Are There Any Strategic Decisions Surrounding the Downgrade Decision?

The differences between New Jersey's diversionary programs can in some circumstances create interesting choices. As a general rule, it is better to face misdemeanor charges than it is to face felony charges simply because one's exposure to jail is less on a misdemeanor charge than it is on a felony charge. In addition, a felony charge carries with it a much greater stigma in our society.

A simple example can illustrate the strategic choices that can arise when considering a diversion. A man gets into an argument with his elderly father and strikes him, breaking his nose. The man has no criminal history, there are no witnesses to the assault and the elderly father has alzheimer's and can't remember anything. In New Jersey the son would likely be charged with a second degree felony, aggravated assault. If the accused was a first time offender, given there are no witnesses and given the fact that the father can't remember the incident, it is very possible that a prosecutor would consider downgrading the charge to a disorderly persons (misdemeanor) simple assault charge. At first blush this would appear to be a good result because the accused would then only have to worry about a misdemeanor charge prosecuted in Municipal Court rather than a felony charge prosecuted in Superior Court.

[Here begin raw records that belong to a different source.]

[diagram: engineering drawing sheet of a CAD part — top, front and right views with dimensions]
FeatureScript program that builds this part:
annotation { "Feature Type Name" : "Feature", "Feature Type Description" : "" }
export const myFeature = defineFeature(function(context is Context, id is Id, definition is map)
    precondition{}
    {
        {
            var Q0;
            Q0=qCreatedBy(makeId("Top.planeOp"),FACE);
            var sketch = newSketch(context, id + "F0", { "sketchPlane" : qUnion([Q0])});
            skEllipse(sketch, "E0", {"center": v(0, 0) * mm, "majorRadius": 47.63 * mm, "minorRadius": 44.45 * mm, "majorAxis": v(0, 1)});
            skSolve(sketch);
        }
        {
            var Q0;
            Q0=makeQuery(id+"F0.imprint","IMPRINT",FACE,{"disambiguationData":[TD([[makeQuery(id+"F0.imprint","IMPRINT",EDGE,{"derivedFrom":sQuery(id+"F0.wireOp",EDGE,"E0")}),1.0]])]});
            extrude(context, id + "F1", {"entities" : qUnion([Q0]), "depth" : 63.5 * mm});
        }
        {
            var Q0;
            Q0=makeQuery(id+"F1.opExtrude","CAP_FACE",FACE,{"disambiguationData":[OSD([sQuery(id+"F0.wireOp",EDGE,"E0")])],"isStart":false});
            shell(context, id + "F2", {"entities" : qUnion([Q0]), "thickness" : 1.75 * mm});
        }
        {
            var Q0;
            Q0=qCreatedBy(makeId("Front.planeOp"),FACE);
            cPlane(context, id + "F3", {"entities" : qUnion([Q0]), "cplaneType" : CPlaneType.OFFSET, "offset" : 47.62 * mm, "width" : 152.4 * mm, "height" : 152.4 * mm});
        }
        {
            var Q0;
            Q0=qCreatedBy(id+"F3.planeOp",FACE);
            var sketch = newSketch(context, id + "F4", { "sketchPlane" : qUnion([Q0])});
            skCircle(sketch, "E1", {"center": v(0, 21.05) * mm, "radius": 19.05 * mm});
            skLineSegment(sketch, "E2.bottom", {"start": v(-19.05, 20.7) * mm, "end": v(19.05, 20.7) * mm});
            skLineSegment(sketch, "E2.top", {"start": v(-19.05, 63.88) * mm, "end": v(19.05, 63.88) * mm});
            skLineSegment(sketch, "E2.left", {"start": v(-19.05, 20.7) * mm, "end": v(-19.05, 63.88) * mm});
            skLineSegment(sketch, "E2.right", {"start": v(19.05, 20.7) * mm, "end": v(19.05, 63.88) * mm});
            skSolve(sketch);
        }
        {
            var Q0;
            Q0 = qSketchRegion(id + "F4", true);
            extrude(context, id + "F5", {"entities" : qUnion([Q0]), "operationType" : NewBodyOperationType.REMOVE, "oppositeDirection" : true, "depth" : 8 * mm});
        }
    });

However, once the matter is downgraded the chances of securing a dismissal are limited to the prosecutor dismissing the charge outright (which is rare) or being found not guilty after trial. Remember, PTI only applies to felony charges and the Conditional Discharge only applies to misdemeanor drug charges. Because the downgraded simple assault charge is a misdemeanor, the accused would not be eligible for either the PTI Program or the Conditional Discharge Program. This leaves the Conditional Dismissal Program. The Conditional Dismissal Program specifically bars admission to individuals charged with an offenses against the elderly. In this example the accused would not be eligible for the Conditional Dismissal Program and would be forced to either negotiate a plea bargain or go to trial.

Can the Downgrade Decision be Influenced?

While the "downgrade" decision lies exclusively with the prosecutor, a competent criminal defense attorney, provided he is retained prior to or shortly after the accused is charged, can sometimes influence the prosecutor's decision by providing the prosecution with information about the facts and circumstances surrounding the alleged crime and by providing information about the background of the accused. In addition, a criminal defense attorney, once again, provided he is retained early, can request that a charge not be downgraded with the understanding that the prosecutor will not object to the accused's entry into the PTI Program. These strategic decisions can have a profound effect upon the course of a prosecution and on the course of the accused's life. In the above example, there is a strong possibility that a prosecutor would consider admission to the PTI Program rather than downgrading the charge. This is arguably a better result than a downgrade where no diversion option exists.

While the decision to downgrade lies exclusively with the prosecutor, the prosecutor's decision can in some instances be influenced or even changed, provided competent counsel understands the law, his client's needs and provided he is retained early.